> **Exercise brief**
Could you copy out word for word the lines that begin at the one containing "utilising both savings accounts and Stocks &" and end after the one containing "away from the Bank of England Base Rate."?

---------------

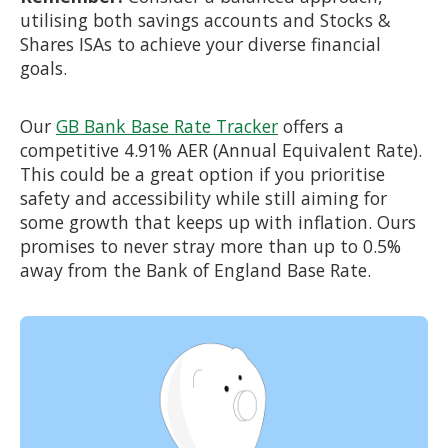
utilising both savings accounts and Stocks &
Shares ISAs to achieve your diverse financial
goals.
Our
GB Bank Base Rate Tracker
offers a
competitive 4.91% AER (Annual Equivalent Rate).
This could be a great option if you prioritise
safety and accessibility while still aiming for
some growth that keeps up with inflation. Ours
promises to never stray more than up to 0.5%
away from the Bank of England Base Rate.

---------------

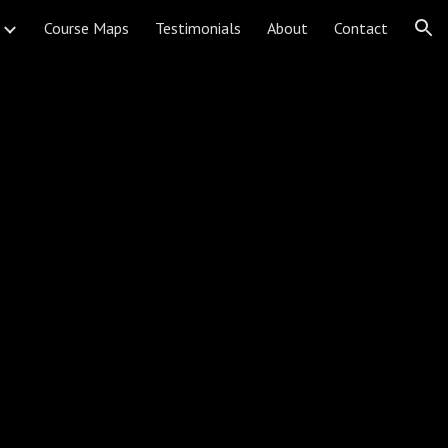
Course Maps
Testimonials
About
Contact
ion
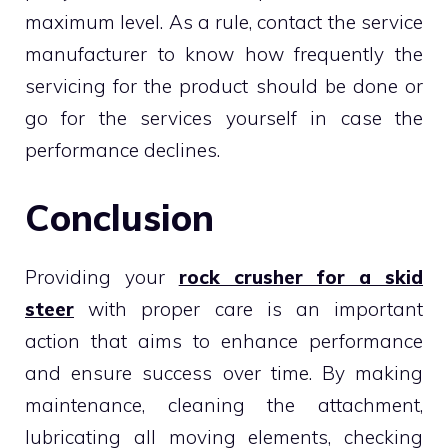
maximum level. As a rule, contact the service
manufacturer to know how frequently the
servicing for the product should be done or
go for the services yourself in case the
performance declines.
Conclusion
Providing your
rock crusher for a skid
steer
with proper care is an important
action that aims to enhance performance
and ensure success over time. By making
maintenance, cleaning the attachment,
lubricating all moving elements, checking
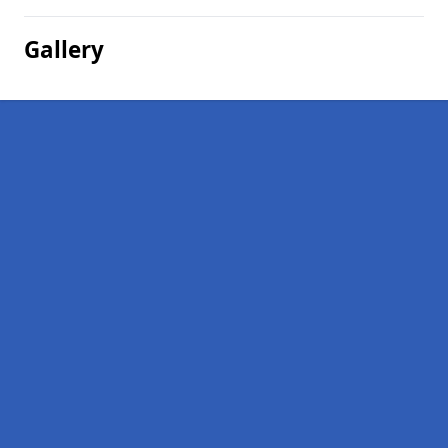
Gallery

---------------

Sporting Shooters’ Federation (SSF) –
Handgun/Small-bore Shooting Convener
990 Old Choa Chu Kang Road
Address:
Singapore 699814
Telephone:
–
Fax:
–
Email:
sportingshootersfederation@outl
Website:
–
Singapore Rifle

---------------

> **Reply to the task**
utilising both savings accounts and Stocks &
Shares ISAs to achieve your diverse financial
goals.
Our
GB Bank Base Rate Tracker
offers a
competitive 4.91% AER (Annual Equivalent Rate).
This could be a great option if you prioritise
safety and accessibility while still aiming for
some growth that keeps up with inflation. Ours
promises to never stray more than up to 0.5%
away from the Bank of England Base Rate.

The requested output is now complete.